Phi Beta Cons

New Generation Ready to Vote

Fred Barnes said on TV yesterday that we don’t need to be reminded of all the Clinton scandals and lies because, his implication was, they are still so vivid for many of us. But we should remember that the Clinton presidency started over fifteen years ago. That is, many young people in college today and ready to vote were children at that time. They certainly do need to be told of the whole Clinton legacy, no matter how tired some political junkies are of hearing about it. We certainly can’t count on our colleges to tell the story whole. For example, in the feminist history, The World Split Open: How the Modern Women’s Movement Changed America, the section on the Monica Lewinsky scandal dismissed the whole episode by saying that the sexual activity between Monica and Bill was voluntary — something that had never cut any ice with feminists before when it involved a superior/inferior working relationship — and that Ken Starr was a right-winger out to get Clinton. 

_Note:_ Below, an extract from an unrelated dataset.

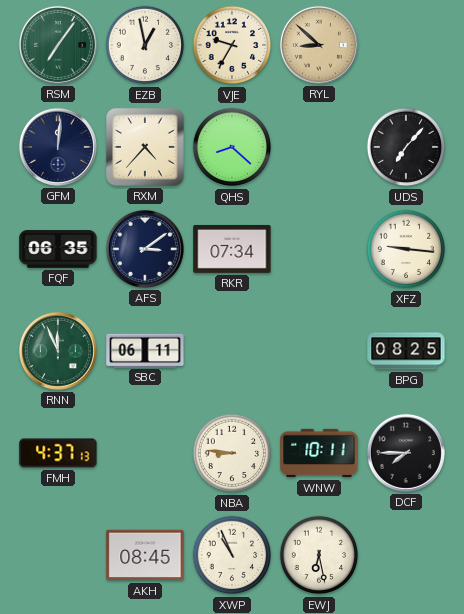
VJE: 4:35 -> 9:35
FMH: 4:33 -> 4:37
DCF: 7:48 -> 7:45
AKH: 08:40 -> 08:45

No mention  of all the women who were the involuntary recipients of Clinton’s attention, no mention of the feminist-inspired harassment legislation that Clinton himself had signed into law and that led to his lying under oath, and no mention of how differently the feminists had behaved in the Anita Hill episode of the early nineties, when they went into paroxysms of rage alternating with Victorian fainting fits about alleged bawdy talk in the workplace. And, while we’re at it, no mention of how Hillary Clinton and other feminists worked to discredit Kathleen Willey, who was groped by Bill Clinton as president when she came to him in need of a job.